L’enveloppe du bâtiment interpelle…

Un gag ! On voulait faire ressortir un effet granit et finalement ça a plus un effet boîte de nuit, parce que ça scintille un peu trop la nuit. Mais bon, les gens trouvent ça sympa.

D’autres passions?

J’aime aussi les motos, les Harley mais aussi les Café Racers. Je vais aussi recréer des motos japonaises, notamment des Honda 750, des 4 pattes comme on disait dans les années 70. Ça colle parfaitement à l’image de Warson Motors. Je possède aussi un Morane de la fin des années 40 que j’ai entièrement restauré. Mais pour le moment, il ne vole pas.

Les années 60 et 70 continuent de fasciner?

Tout ce qui est vintage fait rêver. On part du principe que l’avenir est dans le passé. Avec la mondialisation, l’informatique, tout est devenu aseptisé. Il y a qu’à mettre tout dans un ordi et on crée une bagnole en 5 minutes. On a un peu de Peugeot, un peu de Toyota, un peu de Ferrari, on fait une petite mélasse avec ça et on obtient une bagnole sympa. Et il n’y a rien qui fasse rêver.

Ce qui n’est pas le cas de la voiture que vous êtes en train de restaurer?

On a la grande chance que mon père et mon oncle étaient amis de Drogo, le carrossier italien qui travaillait pour Ferrari. C’est pour ça que cette Cegga Ferrari ressemble comme deux gouttes d’eau à une Ferrari P2. En fait, Drogo avait quatre ou cinq tôliers chez Ferrari. Ces derniers ont pris le pare-brise d’une P4, l’ont placé sur la voiture venue de Suisse et ils ont réalisé une forme à la sauce du moment. Je ne veux pas perdre l’ADN de cette voiture. Drogo avait conçu spécialement pour elle une espèce d’avant de requin.

MAIS COMMENT EST-CE QU’ILS ONT FAIT POUR METTRE UN 12-CYLINDRES DANS CETTE PETITE VOITURE ?

Des choses qui vous surprennent quand vous mettez le nez dans cette voiture?

Je me dis chaque fois : mais comment est-ce qu’ils ont fait pour mettre un 12-cylindres dans cette petite voiture ?

Que ressentez-vous quand vous voyez votre père et votre oncle réunis dans cet atelier de St-Triphon?

Ça me fait plaisir.
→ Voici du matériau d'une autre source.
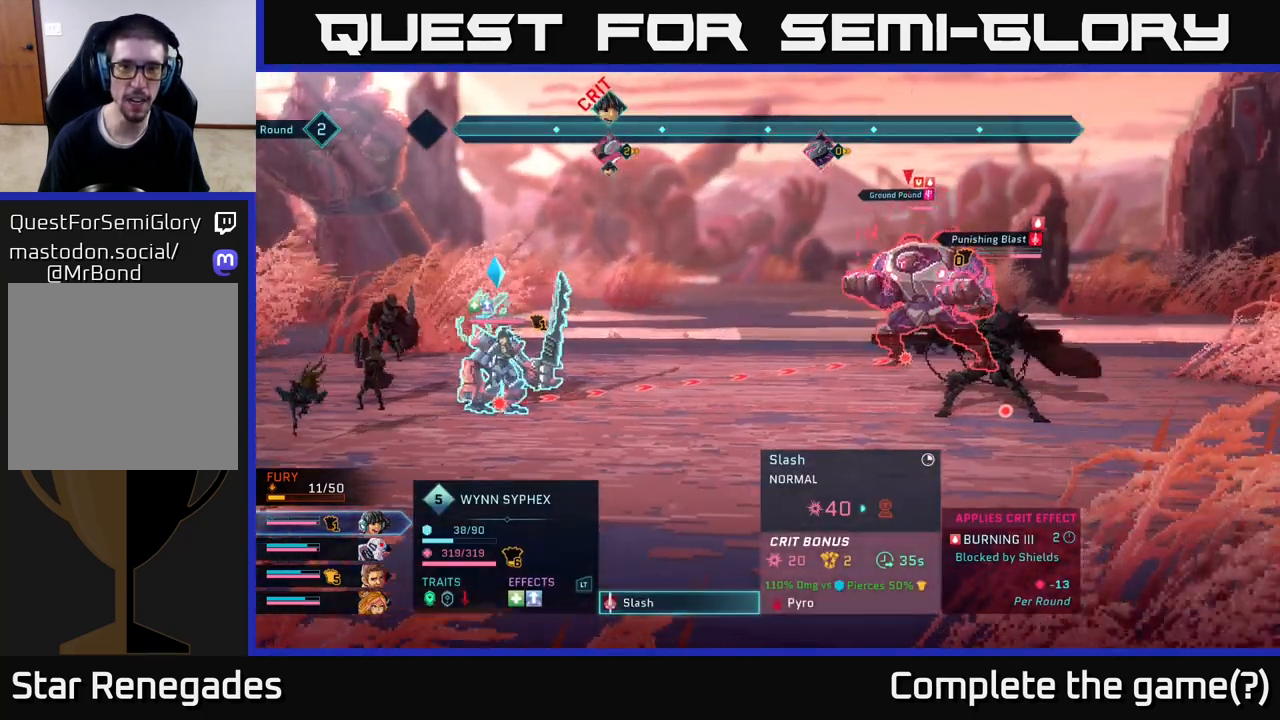
{"buttons": ["B"], "left_stick": "center", "right_stick": "center", "events": [[483, "B", "down"]]}
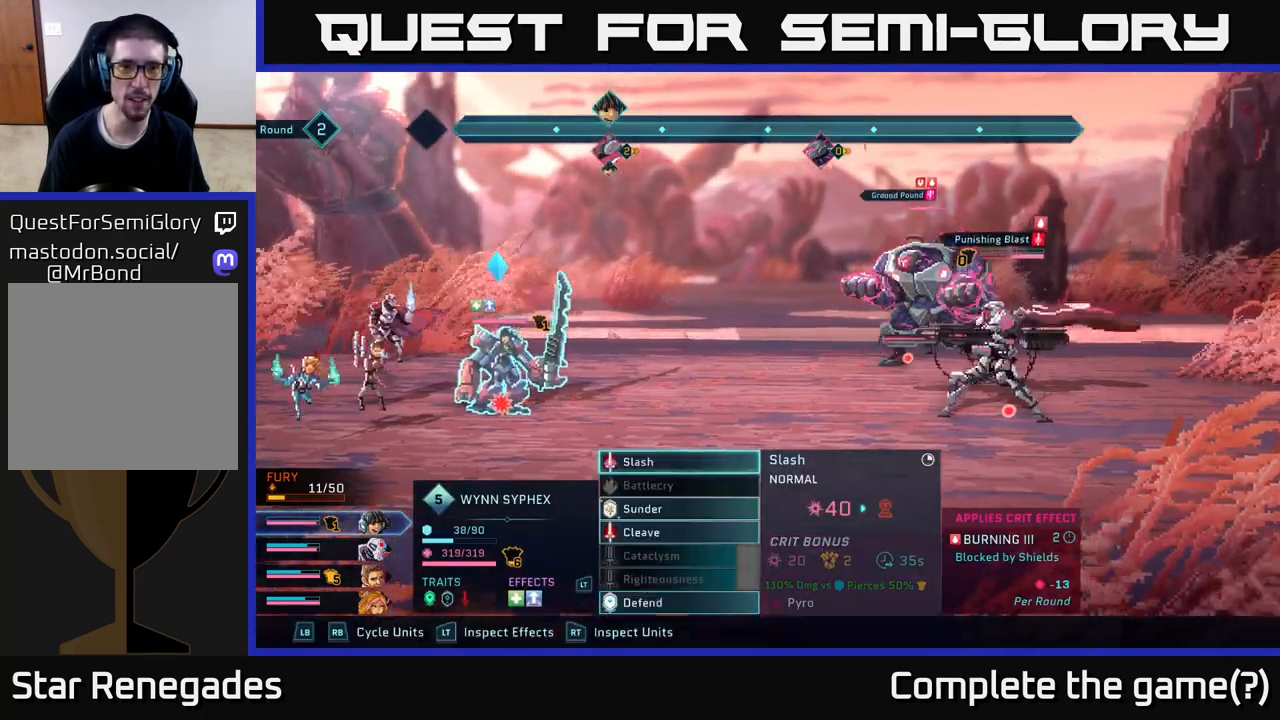
{"buttons": [], "left_stick": "center", "right_stick": "center", "events": [[67, "B", "up"], [267, "R1", "down"], [350, "R1", "up"]]}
Parce que c’est l’âme de la voiture. C’est extraordinaire d’avoir, après autant d’années, les mécanos de l’époque. C’est aussi ça qui va faire la valeur de la restauration.

Vous les avez «relancés»?

On les a revitalisés. Mon père est de 1931. Certains, qui ont 15 ans de moins, paraissent vieux à côté. Je ne sais pas comment il fait, d’ailleurs tout le monde se pose des questions.

Vous admirez aussi beaucoup votre oncle?

Oui, parce que mon oncle, c’est un puriste, un gars qui a toujours été anti-commercial.